A Companhia de Habitação (Cohab) de Londrina demitiu oito funcionários que já eram aposentados pelo INSS e que não aceitaram aderir ao Plano de Demissão Voluntária (PDV) para diminuir gastos. Ainda assim, a empresa terá de encontrar meios de economizar mais R$ 43 mil mensais para fechar o caixa no azul.
As demissões entram na segunda fase do que é chamado pela Cohab de "Plano de Adequação entre Receita e Despesa". A empresa busca meios de equilibrar as contas, que fecham no vermelho em cerca de R$ 200 mil por mês. O PDV, oferecido em setembro, mirava 19 funcionários já aposentados. Com eles, a folha de pagamento da companhia tinha 72 nomes.
Porém, com baixa adesão – apenas quatro aceitaram –, as ofertas foram ampliadas de 65% para 70% de multa sobre o Fundo de Garantia por Tempo de Serviço (FGTS) ou o pagamento de 8,6 salários (inicialmente, eram oferecidos 8 salários), elevando as adesões para nove. Nos dois casos, a melhora foi de 7,5%.
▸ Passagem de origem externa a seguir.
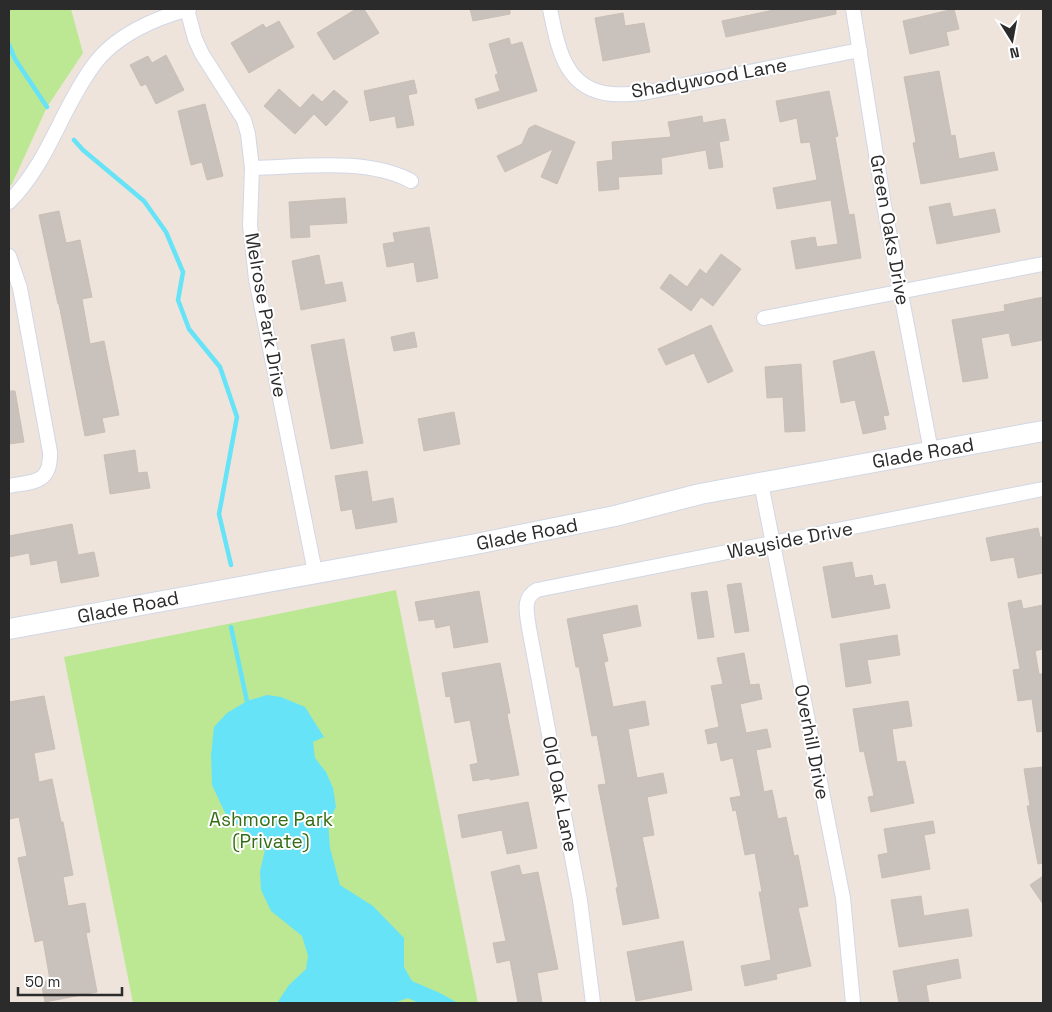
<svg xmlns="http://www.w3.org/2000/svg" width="1052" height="1012" font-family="'Space Grotesk',sans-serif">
<rect width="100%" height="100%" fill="#eee4dc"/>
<path fill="#bce894" d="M9 9H71L83 53 47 107 12 184 9 187Z
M396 590 478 1003H133L64 657Z"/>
<path fill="#67e3f7" d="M267 695 281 697 305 707 324 737 313 742 315 758 326 772 333 788 336 807 328 822 330 848 340 885 373 906 404 938V967L412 981 440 993 458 1003H418L408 998 394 1003H277L289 985 306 969 308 956 302 936 271 911 261 890 260 871 265 850 225 813 212 785 211 755 214 727 227 713 247 701Z"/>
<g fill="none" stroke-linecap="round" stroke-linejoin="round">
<path stroke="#67e3f7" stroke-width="4.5" d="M9 45 15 59 47 107
M74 140 83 150 144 201 166 232 183 272 178 300 189 329 220 367 237 417 219 514 231 565
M231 627 248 706"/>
</g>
<path fill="#c9c1bb" stroke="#c9bfb5" d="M356 9H364L379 33 334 60 317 33Z
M470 9H510V14L473 21Z
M778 9H836V14L726 37 722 21Z
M954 9 959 29 946 32 949 45 910 54 903 21Z
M623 13 625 26 644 23 650 52 603 61 595 18Z
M279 21 294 47 249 73 231 43 263 24 266 28Z
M509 38 511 45 522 42 537 91 478 109 475 99 500 91 495 75 498 74 489 44Z
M166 55 184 90 156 104 146 84 141 86 130 65 148 56 152 63Z
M939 71 951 136 955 135 959 159 994 152 998 170 921 184 913 143 916 142 904 77Z
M414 80 417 93 408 95 414 125 397 128 395 116 370 121 364 91Z
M279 89 300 108 313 94 322 102 334 90 348 102 326 126 314 114 295 134 264 106Z
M829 91 838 136 835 137 849 215 854 214 861 258 796 269 791 241 815 237 817 247 838 244 831 200 777 209 773 188 817 180 810 142 801 143 797 118 780 122 776 101Z
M205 104 223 176 207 180 202 162 191 165 178 111Z
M702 116 703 123 725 119 729 140 719 142 723 167 709 169 706 150 661 158 662 174 618 177 619 189 599 191 597 162 613 160 612 142 671 137 668 122Z
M535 125 575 142 557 184 541 177 553 149 505 172 497 156 522 144 529 128Z
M345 198 347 223 309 225 310 237 291 238 289 202Z
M950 203 953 217 995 209 1000 232 937 244 929 207Z
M59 211 66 243 80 240 92 297 82 299 90 344 104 341 119 415 102 418 105 432 85 436 59 304H58L39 215Z
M429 227 438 278 417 282 414 262 387 267 383 244 395 242 393 233Z
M721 254 741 269 713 306 701 297 691 311 660 288 670 274 687 287 700 269 706 274Z
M319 255 325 285 342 282 346 301 301 310 292 261Z
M1043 297V340L1012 346 1009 333 981 338 988 378 963 382 952 320 1005 311 1004 305Z
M711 325 733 371 708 383 694 353 666 365 658 349Z
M414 332 417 347 394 351 391 337Z
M344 339 363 443 331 449 311 345Z
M874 351 889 415 883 416 886 429 863 434 855 400 841 403 833 361Z
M801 364 805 431 785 432 783 397 767 398 765 367Z
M9 391H15L24 442 9 444Z
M454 412 460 444 424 451 418 419Z
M135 450 138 473 147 472 150 488 110 494 104 455Z
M367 471 372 502 393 498 397 522 356 529 352 509 341 511 335 476Z
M72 524 78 555 94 552 99 576 61 583 57 560 31 565 29 553 9 557V536Z
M1038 528 1040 537H1043V573L1018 578 1014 557 991 561 986 538Z
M852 562 855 578 872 575 874 586 885 584 890 608 832 618 823 567Z
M741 583 749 631 735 633 727 585Z
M479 591 488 642 454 648 450 625 436 628 434 619 419 621 415 602Z
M707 591 714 637 698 639 691 593Z
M1021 600 1023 609 1043 605V649L1035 651 1039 674H1043V731L1037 732 1032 699 1018 701 1013 670 1020 669 1008 603Z
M637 605 641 626 602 634 608 661 604 662 613 707 645 701 649 725 628 729 637 778 663 773 667 793 647 797 654 835 642 837 659 918 623 925 616 888 618 887 598 785 606 784 597 735 592 736 579 667H576L567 619Z
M897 635 900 655 867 660 871 683 846 687 840 644Z
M744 653 750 685 759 684 762 699 740 704 746 733 767 729 771 747 756 750 764 792 772 790 778 819 786 817 794 856 798 855 808 906 798 908 811 966 776 974 777 979 745 986 741 966 771 960 759 892H762L755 853 745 855 736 810 733 811 730 798 741 796 733 758 721 761 717 742 708 744 705 730 719 727 711 686 723 684 717 658Z
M500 663 510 713 507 714 519 775 490 780V778L473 781 470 765 478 763 470 720 455 723 450 696 446 697 442 673Z
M44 696 55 749 34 753 39 782 52 779 61 822H63L73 875 63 877 68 906 85 903 90 932 86 933 97 992 45 1002 41 982 50 980 43 940 35 942 18 858 27 856 19 817 10 819 9 812V702Z
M908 701 912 726 892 729 897 762 905 761 914 803 871 812 868 797 874 796 864 751 860 752 853 709Z
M1043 767V863L1038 864 1027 806H1030L1024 769Z
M528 802 537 848 507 854 502 830 462 838 458 815Z
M933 821 935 833 924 835 930 869 882 878 878 855 888 853 884 829Z
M519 865 522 875 538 872 558 969 537 973 542 1003H518L510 960 497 963 493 943 506 941 491 872Z
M1043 876V904L1030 885Z
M921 896 924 916 968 909 972 936 899 947 891 900Z
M683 941 692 990 636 1001 627 952Z
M958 959 961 978 926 985 929 1003H899L893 971Z"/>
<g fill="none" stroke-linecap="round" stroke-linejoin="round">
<defs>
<path id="minor" d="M187 9 195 39 202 54 244 120 248 134 252 168 250 225 256 279 315 572
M550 9C558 47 564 90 612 94 622 95 633 94 643 93L860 50
M853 9 884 205 931 451
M252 168C301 167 367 157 411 181
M9 202C49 162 61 109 93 66 114 36 155 18 189 9
M9 256 20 288 50 452C51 484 34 481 9 486
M764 318 1043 264
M761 483 843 898 853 1003
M593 1003 580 900 529 628C527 613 522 598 537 590L1043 489"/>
<path id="secondary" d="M9 629 471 545 615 516 700 494 1043 431"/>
</defs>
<use href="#minor" stroke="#d1d7e5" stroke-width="16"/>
<use href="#secondary" stroke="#d1d7e5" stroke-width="22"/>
<use href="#minor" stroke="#fff" stroke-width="14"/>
<use href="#secondary" stroke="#fff" stroke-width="20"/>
</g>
<g text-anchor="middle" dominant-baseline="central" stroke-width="4" stroke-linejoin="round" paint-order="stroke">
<g font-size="19" fill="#2b2b2b" stroke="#fff">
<text transform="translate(709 78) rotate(-10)">Shadywood Lane</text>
<text transform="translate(890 230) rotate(80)">Green Oaks Drive</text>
<text transform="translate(266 315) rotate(80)">Melrose Park Drive</text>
<text transform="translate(923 453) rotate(-10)">Glade Road</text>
<text transform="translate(527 534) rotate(-11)">Glade Road</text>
<text transform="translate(790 540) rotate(-11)">Wayside Drive</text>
<text transform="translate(128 607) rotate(-11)">Glade Road</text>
<text transform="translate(812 742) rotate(79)">Overhill Drive</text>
<text transform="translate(560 794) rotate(79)">Old Oak Lane</text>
</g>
<g font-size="19" fill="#336d15" stroke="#fff">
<text x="271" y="819">Ashmore Park<tspan x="271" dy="22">(Private)</tspan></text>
</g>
</g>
<rect width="1052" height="1012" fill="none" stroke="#2b2b2b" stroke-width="20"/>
<g transform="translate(1012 40) rotate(169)" stroke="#ffffff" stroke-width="4" paint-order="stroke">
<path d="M0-4L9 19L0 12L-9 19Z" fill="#2b2b2b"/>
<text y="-8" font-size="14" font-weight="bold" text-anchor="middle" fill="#2b2b2b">N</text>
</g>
<path d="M18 987v8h104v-8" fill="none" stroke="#2b2b2b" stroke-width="2.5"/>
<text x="25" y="987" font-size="15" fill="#2b2b2b" stroke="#ffffff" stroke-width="4" paint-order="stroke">50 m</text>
</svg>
As demissões já eram previstas pelo presidente da Cohab, José Roberto Hoffmann, após confirmado o PDV abaixo da expectativa. Porém, a decisão foi adiada por uma semana.
Dois dos dez que não aceitaram as propostas não puderam ser demitidos porque são membros do sindicato da categoria e da Cipa (Comissão Interna de Prevenção de Acidentes) e, por isso, gozam de estabilidade.
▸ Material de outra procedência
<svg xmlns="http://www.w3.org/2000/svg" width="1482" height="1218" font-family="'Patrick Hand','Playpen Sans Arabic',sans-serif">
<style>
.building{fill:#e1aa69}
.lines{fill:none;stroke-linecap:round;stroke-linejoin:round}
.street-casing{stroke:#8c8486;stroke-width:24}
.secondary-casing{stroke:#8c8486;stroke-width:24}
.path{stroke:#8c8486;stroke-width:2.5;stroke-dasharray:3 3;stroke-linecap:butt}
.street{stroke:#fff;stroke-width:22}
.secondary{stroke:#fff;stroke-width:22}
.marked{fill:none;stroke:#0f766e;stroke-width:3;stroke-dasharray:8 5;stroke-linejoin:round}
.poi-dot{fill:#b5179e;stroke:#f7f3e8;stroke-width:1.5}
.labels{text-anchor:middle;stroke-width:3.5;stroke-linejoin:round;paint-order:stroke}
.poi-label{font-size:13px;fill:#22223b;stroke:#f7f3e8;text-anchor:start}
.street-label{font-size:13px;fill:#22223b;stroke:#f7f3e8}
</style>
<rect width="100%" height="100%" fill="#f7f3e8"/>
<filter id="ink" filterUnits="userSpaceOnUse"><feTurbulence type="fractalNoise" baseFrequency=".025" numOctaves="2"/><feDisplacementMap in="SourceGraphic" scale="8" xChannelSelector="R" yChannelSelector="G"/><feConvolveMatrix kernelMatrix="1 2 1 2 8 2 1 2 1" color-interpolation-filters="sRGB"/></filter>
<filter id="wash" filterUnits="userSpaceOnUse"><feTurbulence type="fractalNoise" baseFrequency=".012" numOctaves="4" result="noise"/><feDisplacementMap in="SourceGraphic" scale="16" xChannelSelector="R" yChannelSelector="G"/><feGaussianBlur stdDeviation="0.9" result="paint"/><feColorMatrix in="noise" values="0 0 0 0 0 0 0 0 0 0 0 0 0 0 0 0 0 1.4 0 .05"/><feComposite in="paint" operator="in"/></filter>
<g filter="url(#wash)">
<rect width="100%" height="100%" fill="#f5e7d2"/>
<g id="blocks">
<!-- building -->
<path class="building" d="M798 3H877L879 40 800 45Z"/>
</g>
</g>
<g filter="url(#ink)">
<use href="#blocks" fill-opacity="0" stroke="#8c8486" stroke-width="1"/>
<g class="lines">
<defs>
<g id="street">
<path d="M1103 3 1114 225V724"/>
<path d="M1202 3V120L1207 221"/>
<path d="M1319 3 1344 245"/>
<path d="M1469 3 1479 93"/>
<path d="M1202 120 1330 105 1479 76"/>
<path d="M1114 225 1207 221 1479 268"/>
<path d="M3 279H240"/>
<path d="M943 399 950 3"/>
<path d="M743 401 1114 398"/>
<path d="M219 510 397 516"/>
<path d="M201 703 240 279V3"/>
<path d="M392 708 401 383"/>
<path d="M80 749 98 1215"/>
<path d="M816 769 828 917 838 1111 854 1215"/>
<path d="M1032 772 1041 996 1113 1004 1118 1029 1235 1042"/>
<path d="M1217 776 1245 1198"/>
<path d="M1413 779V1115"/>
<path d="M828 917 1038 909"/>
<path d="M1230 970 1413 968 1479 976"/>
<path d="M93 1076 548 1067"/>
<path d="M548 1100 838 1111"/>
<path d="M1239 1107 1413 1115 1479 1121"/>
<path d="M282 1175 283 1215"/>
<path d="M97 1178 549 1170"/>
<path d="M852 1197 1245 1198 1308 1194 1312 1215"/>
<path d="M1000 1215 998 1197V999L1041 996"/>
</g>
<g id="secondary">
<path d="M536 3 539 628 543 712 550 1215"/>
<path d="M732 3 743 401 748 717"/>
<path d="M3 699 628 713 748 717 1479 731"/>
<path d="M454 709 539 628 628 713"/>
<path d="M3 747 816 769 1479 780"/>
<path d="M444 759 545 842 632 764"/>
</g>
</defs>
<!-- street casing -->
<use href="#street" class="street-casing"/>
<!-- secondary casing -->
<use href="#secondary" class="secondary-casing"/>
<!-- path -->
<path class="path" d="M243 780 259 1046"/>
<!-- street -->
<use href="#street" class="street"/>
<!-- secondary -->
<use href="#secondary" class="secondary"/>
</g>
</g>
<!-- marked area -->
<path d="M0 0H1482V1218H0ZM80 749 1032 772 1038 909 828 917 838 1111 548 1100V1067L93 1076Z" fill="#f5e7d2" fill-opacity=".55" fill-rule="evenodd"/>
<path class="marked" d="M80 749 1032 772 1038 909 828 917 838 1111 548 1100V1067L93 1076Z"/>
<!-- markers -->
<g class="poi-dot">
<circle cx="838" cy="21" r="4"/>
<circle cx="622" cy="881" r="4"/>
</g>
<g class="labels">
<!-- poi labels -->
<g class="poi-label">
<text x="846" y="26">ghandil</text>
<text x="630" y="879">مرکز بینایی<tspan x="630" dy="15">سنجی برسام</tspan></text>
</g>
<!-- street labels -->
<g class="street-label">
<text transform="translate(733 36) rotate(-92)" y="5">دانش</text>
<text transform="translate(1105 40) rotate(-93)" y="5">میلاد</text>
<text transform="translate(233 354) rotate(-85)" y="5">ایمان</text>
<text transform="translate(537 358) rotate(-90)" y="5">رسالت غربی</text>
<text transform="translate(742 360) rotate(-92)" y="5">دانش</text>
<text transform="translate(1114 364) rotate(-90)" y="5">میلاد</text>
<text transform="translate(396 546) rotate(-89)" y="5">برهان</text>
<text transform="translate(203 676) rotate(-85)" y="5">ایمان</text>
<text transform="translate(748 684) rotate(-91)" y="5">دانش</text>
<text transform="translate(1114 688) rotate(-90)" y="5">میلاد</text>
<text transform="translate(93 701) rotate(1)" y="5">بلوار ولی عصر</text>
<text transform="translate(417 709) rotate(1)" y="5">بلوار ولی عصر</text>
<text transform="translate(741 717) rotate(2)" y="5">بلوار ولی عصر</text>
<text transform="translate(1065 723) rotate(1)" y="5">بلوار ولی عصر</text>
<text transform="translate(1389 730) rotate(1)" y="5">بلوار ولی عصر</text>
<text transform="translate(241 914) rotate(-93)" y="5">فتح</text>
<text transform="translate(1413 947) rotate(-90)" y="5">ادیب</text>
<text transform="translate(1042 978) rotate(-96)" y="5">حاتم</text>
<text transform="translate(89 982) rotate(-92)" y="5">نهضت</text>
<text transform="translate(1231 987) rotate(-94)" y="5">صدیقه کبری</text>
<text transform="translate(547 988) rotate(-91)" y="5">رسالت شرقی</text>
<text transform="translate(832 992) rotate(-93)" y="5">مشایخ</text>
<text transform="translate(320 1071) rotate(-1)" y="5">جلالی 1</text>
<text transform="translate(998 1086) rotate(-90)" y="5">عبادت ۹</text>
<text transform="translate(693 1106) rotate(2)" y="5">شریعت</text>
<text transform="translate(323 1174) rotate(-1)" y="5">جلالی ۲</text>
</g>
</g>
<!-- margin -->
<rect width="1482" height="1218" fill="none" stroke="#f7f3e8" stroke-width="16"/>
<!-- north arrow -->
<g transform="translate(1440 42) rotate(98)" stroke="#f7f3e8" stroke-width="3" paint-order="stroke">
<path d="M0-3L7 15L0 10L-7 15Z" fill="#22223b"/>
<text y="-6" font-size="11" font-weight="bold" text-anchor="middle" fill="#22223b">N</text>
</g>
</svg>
Com os 17 que deixaram de fazer parte do quadro funcional, a economia mensal será de R$ 157,5 mil – o objetivo com as 19 demissões era que os gastos baixassem em R$ 171 mil.
Segundo informações no site da Prefeitura de Londrina, a arrecadação mensal é de R$ 2 milhões, mas os investimentos chegam a R$ 2,2 milhões.
Hoffmann afirma que a empresa terá, agora, de se adequar para eliminar os cerca de R$ 43 mil faltantes. "Ou economizamos, ou aumentamos a receita", diz.
Uma das medidas de economia foi a não renovação de contrato terceirizado que mantinha motoristas e auxiliar de serviços gerais, vencido há cerca de 30 dias. Com isso, os funcionários da companhia passaram a dirigir os veículos. "Isso inclui o presidente", diz Hoffmann. No caso dos serviços gerais, um funcionário vai passar a fazer reparos necessários.
Outra medida foi o combate à inadimplência, que chegava a 30% no início da atual gestão. Hoffmann afirma que, no último mês, os calores caíram para 10%.
A Cohab ainda tenta assumir os trabalhos técnicos-sociais pós-entrega das unidades do Minha Casa, Minha Vida. A verba é repassada para a prefeitura, que contrata o serviço. "Estamos estudando com a administração municipal como podemos assumir, mas não sabemos o quanto isso representa para o caixa", explica o presidente.